BACKGROUND: MIS-C is a severe SARS-CoV-2-associated condition sharing clinical features with KD, but characterized by polyclonal expansion of Vβ21.3+ T cells. The incidence of MIS-C has diminished since the rise in SARS-CoV-2 infection, COVID-19 vaccination status, and the currently ruling SARS-CoV-2 variant Omicron. We report four patients diagnosed with MIS-C after recent COVID-19 immunization and aimed to assess if post-vaccination MIS-C (MIS-V) cases share the same TCR Vβ21.3 skewing seen in non-vaccinated MIS-C cases.

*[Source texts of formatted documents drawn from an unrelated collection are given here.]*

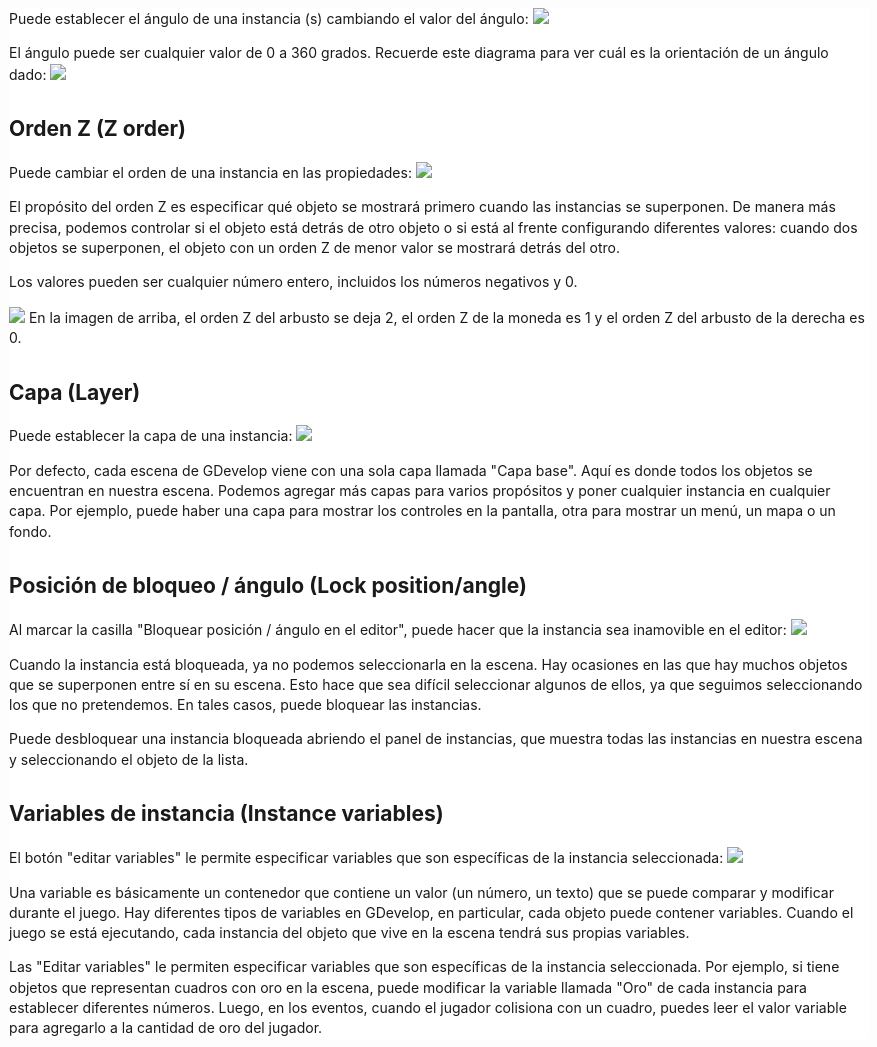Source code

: Puede establecer el ángulo de una instancia (s) cambiando el valor del ángulo: ![](/gdevelop5/objects/object-angle-properties.png)

El ángulo puede ser cualquier valor de 0 a 360 grados. Recuerde este diagrama para ver cuál es la orientación de un ángulo dado: ![](/gdevelop5/objects/gdevelop_co.png)

## Orden Z (Z order)

Puede cambiar el orden de una instancia en las propiedades: ![](/gdevelop5/objects/object-zorder-properties.png)

El propósito del orden Z es especificar qué objeto se mostrará primero cuando las instancias se superponen. De manera más precisa, podemos controlar si el objeto está detrás de otro objeto o si está al frente configurando diferentes valores: cuando dos objetos se superponen, el objeto con un orden Z de menor valor se mostrará detrás del otro.

Los valores pueden ser cualquier número entero, incluidos los números negativos y 0.

![](/gdevelop5/objects/coin-bush-zorder.png) En la imagen de arriba, el orden Z del arbusto se deja 2, el orden Z de la moneda es 1 y el orden Z del arbusto de la derecha es 0.

## Capa (Layer)

Puede establecer la capa de una instancia: ![](/gdevelop5/objects/object-layer-properties.png)

Por defecto, cada escena de GDevelop viene con una sola capa llamada "Capa base". Aquí es donde todos los objetos se encuentran en nuestra escena. Podemos agregar más capas para varios propósitos y poner cualquier instancia en cualquier capa. Por ejemplo, puede haber una capa para mostrar los controles en la pantalla, otra para mostrar un menú, un mapa o un fondo.

## Posición de bloqueo / ángulo (Lock position/angle)

Al marcar la casilla "Bloquear posición / ángulo en el editor", puede hacer que la instancia sea inamovible en el editor: ![](/gdevelop5/objects/lock-sprite.png)

Cuando la instancia está bloqueada, ya no podemos seleccionarla en la escena. Hay ocasiones en las que hay muchos objetos que se superponen entre sí en su escena. Esto hace que sea difícil seleccionar algunos de ellos, ya que seguimos seleccionando los que no pretendemos. En tales casos, puede bloquear las instancias.

Puede desbloquear una instancia bloqueada abriendo el panel de instancias, que muestra todas las instancias en nuestra escena y seleccionando el objeto de la lista.

## Variables de instancia (Instance variables)

El botón "editar variables" le permite especificar variables que son específicas de la instancia seleccionada: ![](/gdevelop5/objects/instance-variables-property.png)

Una variable es básicamente un contenedor que contiene un valor (un número, un texto) que se puede comparar y modificar durante el juego. Hay diferentes tipos de variables en GDevelop, en particular, cada objeto puede contener variables. Cuando el juego se está ejecutando, cada instancia del objeto que vive en la escena tendrá sus propias variables.

Las "Editar variables" le permiten especificar variables que son específicas de la instancia seleccionada. Por ejemplo, si tiene objetos que representan cuadros con oro en la escena, puede modificar la variable llamada "Oro" de cada instancia para establecer diferentes números. Luego, en los eventos, cuando el jugador colisiona con un cuadro, puedes leer el valor variable para agregarlo a la cantidad de oro del jugador.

METHODS: We retrospectively reviewed four MIS-V patients hospitalized between December 2021 and April 2022. Prior to their MIS-V episode, all patients received mRNA vaccines (BNT162b2) based on mRNA encoding the spike protein of the original Wuhan strain. Plasma concentrations of various proteins (e.g., ST2, angiopoietin-2, lipocalin, MPO, CXCL10, IL-18, IFN-γ, IL-10, IL-6, TNF-α, CCL2, IL-1RA, sCD25) were measured by Luminex and/or automated ELISA. Immunophenotyping of the T cell repertoire, including expansion of TCR Vβ subsets, was performed by flow cytometry.

RESULTS: Within a time window of 4-5 months, four MIS-V patients after vaccination (100% male, 12.2-17.2 years old) and one healthy donor (female, 19 years old) were included (Figure 1). All patients had antibodies against the nucleocapsid as well as the spike protein, proving natural SARS-CoV-2 infection prior to MIS-V. Three patients were admitted to the ICU (patient 1, 2 and 3), two of which required inotropic support due to circulatory insufficiency (patient 2 and 3). Preliminary data indicated increased values of inflammatory proteins in the MIS-V patients, comparable to MIS-C. All patients presented with Vβ21.3+ T cell expansion and various other Vβ subsets to a lesser extent (Figure 2). Notably, in the two patients with earliest sampling post-onset of MIS-V ( < 8 days; patient 3 and 4), the frequency of Vb21.3+ T cells exceeded the reference mean value +10*standard deviation in healthy donors previously measured. Vβ21.3+ T cells displayed increased expression of T cell activation (HLA-DR, CD38) and exhaustion (PD-1, TIM-3) markers compared to Vb21.3- T cells in patients 1, 3, and 4 (Figure 3).

CONCLUSION: MIS-V patients present with clinical and biological features consistent with unvaccinated MIS-C patients, including the hallmark Vβ21.3+ T cell expansion. All patients had proven natural SARS-CoV-2 infection prior to MIS-V. Although the clinical phenotype may have been mitigated, prior immunization in these children may not have protected against the new wave of Omicron infection early 2022, and interacted with the natural SARS-CoV-2 infection, eliciting MIS-V.